AIM OF THE TASK> In the forum thread below about Ruby regular expression matching, list every index used in the "hello world" example along with the result it returns.

Regular expression match

luislavena · November 21, 2011, 11:02pm

Hi,

Can anyone explain to me this regular expression, please:
str[/\A([a-z]\w*)/, 1]

what’s the use of 1 in this expression
regards,

rubix01 · November 21, 2011, 11:28pm

Hello,

This syntax is used to return the matching portion of supplied regxp.
For
example:

“hello world”[/(\w+)(\s)(\w+)/, 0] #=> “hello world”
“hello world”[/(\w+)(\s)(\w+)/, 1] #=> “hello”
“hello world”[/(\w+)(\s)(\w+)/, 2] #=> " "
“hello world”[/(\w+)(\s)(\w+)/, 3] #=> “world”

rubix01 · November 21, 2011, 11:31pm

On Nov 21, 2011, at 11:02 PM, rubix Rubix wrote:

Hi,

Can anyone explain to me this regular expression, please:
str[/\A([a-z]\w*)/, 1]

Check out the documentation:

ri String#[]

When given a regular expression and a fixnum, you’re matching the string
against the regular expression and returning the capturing group
indicated by the fixnum. That is to say, your example will match a word
beginning with a lower case letter at the beginning of the string. Since
\A is an anchor and therefore not part of the matched string and if I am
not mistaken, your expression is actually equivalent to just

str[/\A[a-z]\w*/]

If there is a particular reason for using the capturing group over the
entire expression there you should probably add a comment to document
it!

Sylvester

rubix01 · November 21, 2011, 11:54pm

Thank you for your answer
I am using this code to parse a text to search the first word and see if
the word is one of the words of an array of strings and then increment
an index with the size of the word to parse the rest of the text
It is working good but when I try it with unicode characters, I obtain
the letters of the first word and not the hole first word:
str[/[\u0627-\u064A]+/,1]

best regards,

rubix01 · November 22, 2011, 9:14am

On Mon, Nov 21, 2011 at 11:55 PM, rubix Rubix [email protected]
wrote:

I am using this code to parse a text to search the first word and see if
the word is one of the words of an array of strings and then increment
an index with the size of the word to parse the rest of the text

Sounds like you rather want String#scan.

It is working good but when I try it with unicode characters, I obtain
the letters of the first word and not the hole first word:
str[/[\u0627-\u064A]+/,1]

Maybe your range is missing something. I’d rather use specific
character classes for this anyway:

str.scan /\p{Word}+/ do |word|
printf “Found word: %p\n”, word
end

http://www.geocities.jp/kosako3/oniguruma/doc/RE.txt

Kind regards

robert

ENTRIES SUPPLIED>

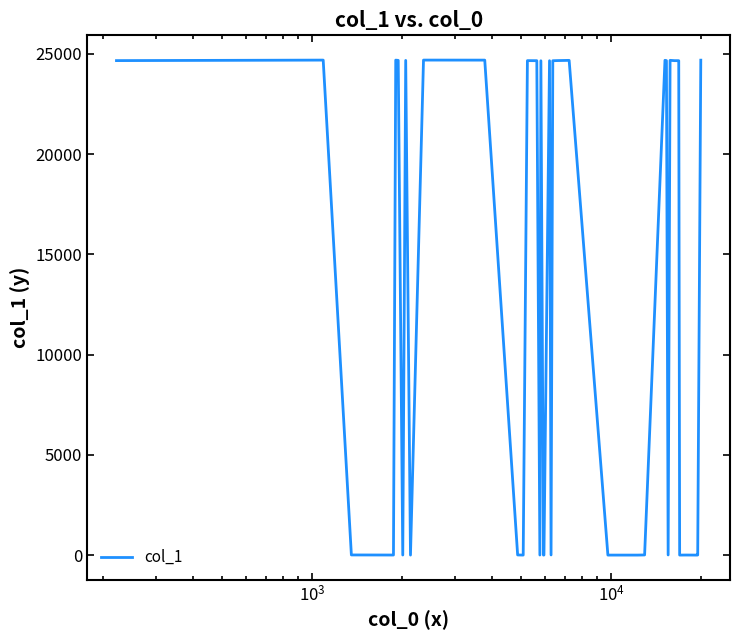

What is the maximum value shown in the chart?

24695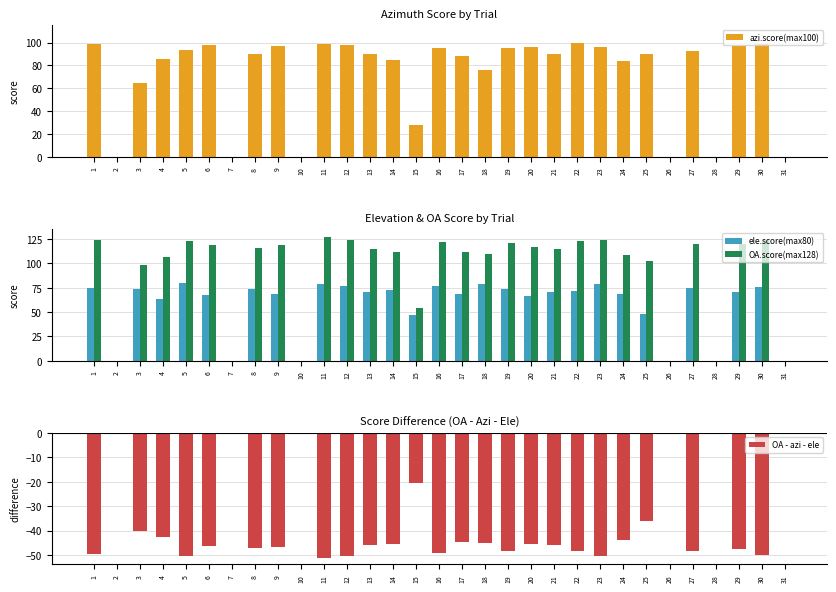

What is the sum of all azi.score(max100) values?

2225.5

* * *

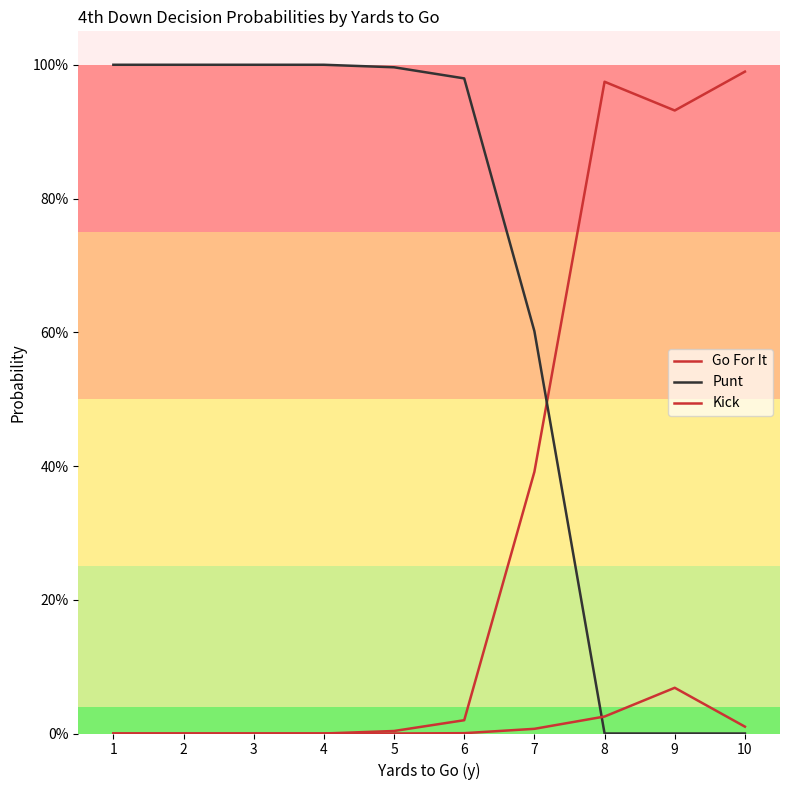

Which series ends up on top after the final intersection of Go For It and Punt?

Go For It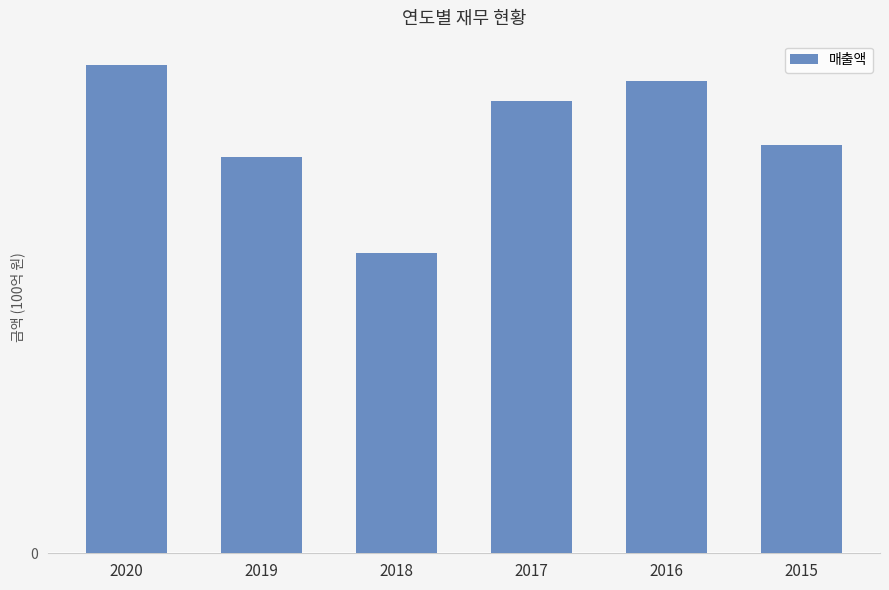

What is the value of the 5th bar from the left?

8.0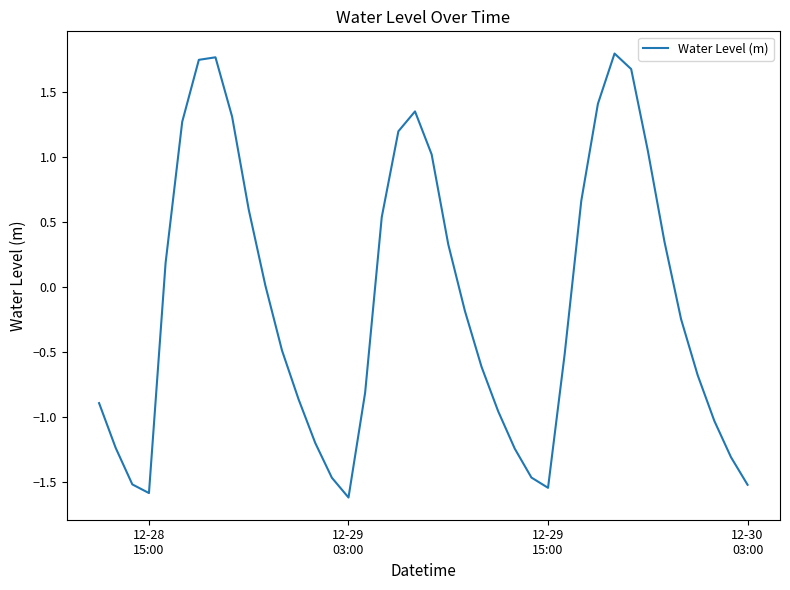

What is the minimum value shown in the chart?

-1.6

EXERCISE RESULT>
- 0 returns "hello world"
- 1 returns "hello"
- 2 returns " " (a single space)
- 3 returns "world"